------ Passage given ------
I have always self-identified as being smart, smarter than the people around me. I love to know and understand things, because this supports my self-image and self-esteem, so I've read a lot on a lot of topics throughout my life. I love telling people about the interesting things I know because this is a high-status activity and causes them to like and respect me.

Overcoming Bias and LW have a strong theme of glorifying intelligence and presenting rationality as a better or ideal kind of intelligence. When I discovered them, I naturally started reading them and eventually embraced some of the LW core ideas, which let me feel smarter or more 'rational' than others, and let me participate in the local LW meetups, which are full of very smart and interesting people I enjoy associating with.

The above is what I think the causes for my behavior are; it's my attempt at a Hansonian analysis. Obviously, I believe the ideas of rationality are both true and useful. But that's just how it feels from the inside. I don't behave very rationally, and then I blame biases and imperfections like akrasia, which are excuses accepted by this community. I use explicit reasoning to arrive at new beliefs which I then profess, but they don't always progress into aliefs that I regularly act on.

comment by moridinamael · 2015-09-25T13:58:06.528Z · score: 4 (8 votes) · LW · GW

I remember being twelve or so, staring intently at the communion tabernacle of our Catholic church, going through the following reasoning:

The priest physically transmutes the bread and wine into the body and blood of Christ during the sacrament of Communion. This much is an article of faith and thus will be treated as a fact. The transubstantiation occurs at the moment that the gong is struck.

Will any empirical test verify that the bread has been transformed into flesh? I must assume no, because the appearance, taste, and other apparent physical properties are unchanged.

Therefor, there must be some spiritual essence inherent to all objects which imbues those objects with a kind of metaphysical identity beyond the apparent identity one would derive from the object's physical properties!


I tell this story to illustrate that there are many different values of "I have always thought this way." This story demonstrates what happens when a natively reductionist mind finds itself in an epistemically hostile environment; the mind ties itself in knots trying to justify what it believes and its up basically reinventing Dualism, explaining a priori why you won't find the dragon that I know is in my garage. I have always been sharply aware that a little rationality and intelligence are a dangerous thing. In order to be anything like an "operational rationalist" I needed access to the full toolkit which I would summarize as "reductionism with some kind of parsimony prior, ethical consequentialism, a cultivated reflex toward dissolving questions, a cultivated gag-reflex against as improper use of language, aggressively checking that my beliefs pay rent, a Bayesian Positivist stance if not necessarily complete certainty in the framework, and a healthy appreciation of the fact that System 1 is really doing all the work anyway and System 2 is, at best, high level consistency checker."

I'm not even sure of any of these things I put in that list. Maybe in ten years I'll read this again and say, "Oh, stupid, that's why I made so many mistakes when I was younger." It just seems from my current point of view that all these mental tools interlock and help with "winning."
------ Listing ------
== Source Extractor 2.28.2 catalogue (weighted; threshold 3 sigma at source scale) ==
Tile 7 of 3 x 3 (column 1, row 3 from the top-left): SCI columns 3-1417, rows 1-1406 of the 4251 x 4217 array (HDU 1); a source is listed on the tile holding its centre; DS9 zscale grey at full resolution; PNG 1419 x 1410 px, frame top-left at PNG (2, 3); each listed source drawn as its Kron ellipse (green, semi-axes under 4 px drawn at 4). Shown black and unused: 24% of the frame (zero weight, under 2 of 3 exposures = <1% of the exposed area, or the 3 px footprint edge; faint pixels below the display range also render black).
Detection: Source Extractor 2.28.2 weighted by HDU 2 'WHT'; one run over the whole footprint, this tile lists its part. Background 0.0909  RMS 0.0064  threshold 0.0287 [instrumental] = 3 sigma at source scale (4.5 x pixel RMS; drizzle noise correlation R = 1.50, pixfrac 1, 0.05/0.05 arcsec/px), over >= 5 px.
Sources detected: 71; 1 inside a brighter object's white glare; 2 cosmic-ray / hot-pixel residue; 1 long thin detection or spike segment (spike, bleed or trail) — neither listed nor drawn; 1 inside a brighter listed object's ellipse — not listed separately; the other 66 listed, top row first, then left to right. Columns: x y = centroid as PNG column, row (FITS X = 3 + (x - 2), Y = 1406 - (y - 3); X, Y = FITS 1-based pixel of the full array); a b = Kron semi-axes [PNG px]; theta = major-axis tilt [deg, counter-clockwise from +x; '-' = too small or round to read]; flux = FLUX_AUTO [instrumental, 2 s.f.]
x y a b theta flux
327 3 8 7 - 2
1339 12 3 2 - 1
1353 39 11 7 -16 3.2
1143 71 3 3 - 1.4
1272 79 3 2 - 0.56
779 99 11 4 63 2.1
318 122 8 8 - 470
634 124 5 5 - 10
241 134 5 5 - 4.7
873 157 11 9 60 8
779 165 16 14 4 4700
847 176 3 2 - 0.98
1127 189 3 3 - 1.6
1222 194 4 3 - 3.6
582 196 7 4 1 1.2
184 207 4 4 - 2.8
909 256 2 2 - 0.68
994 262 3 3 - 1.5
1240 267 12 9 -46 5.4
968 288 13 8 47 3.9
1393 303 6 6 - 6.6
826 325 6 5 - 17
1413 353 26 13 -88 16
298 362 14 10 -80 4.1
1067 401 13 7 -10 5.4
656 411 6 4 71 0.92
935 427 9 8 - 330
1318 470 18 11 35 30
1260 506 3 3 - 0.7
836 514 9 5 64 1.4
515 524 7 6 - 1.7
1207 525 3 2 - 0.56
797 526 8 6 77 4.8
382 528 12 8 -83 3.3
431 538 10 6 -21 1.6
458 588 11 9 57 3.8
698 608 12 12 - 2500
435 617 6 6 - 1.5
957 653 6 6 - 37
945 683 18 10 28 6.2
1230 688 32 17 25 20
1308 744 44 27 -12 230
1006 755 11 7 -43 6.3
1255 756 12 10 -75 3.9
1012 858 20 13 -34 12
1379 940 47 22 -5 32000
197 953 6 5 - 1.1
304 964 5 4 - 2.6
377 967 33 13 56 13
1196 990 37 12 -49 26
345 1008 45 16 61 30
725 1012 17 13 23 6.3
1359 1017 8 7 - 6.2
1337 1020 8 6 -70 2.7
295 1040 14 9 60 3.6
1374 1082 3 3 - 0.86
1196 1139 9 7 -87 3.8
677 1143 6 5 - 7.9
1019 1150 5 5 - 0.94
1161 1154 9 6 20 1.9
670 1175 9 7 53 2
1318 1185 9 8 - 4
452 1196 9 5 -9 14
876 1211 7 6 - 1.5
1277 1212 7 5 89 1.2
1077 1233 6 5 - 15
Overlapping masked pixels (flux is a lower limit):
------
#### [Exercise prompt]
Transcribe, word for word, the portion of the passage on rationality that opens with the words containing "I have always self-identified" and closes with "enjoy associating with.".

#### [Task result]
I have always self-identified as being smart, smarter than the people around me. I love to know and understand things, because this supports my self-image and self-esteem, so I've read a lot on a lot of topics throughout my life. I love telling people about the interesting things I know because this is a high-status activity and causes them to like and respect me.

Overcoming Bias and LW have a strong theme of glorifying intelligence and presenting rationality as a better or ideal kind of intelligence. When I discovered them, I naturally started reading them and eventually embraced some of the LW core ideas, which let me feel smarter or more 'rational' than others, and let me participate in the local LW meetups, which are full of very smart and interesting people I enjoy associating with.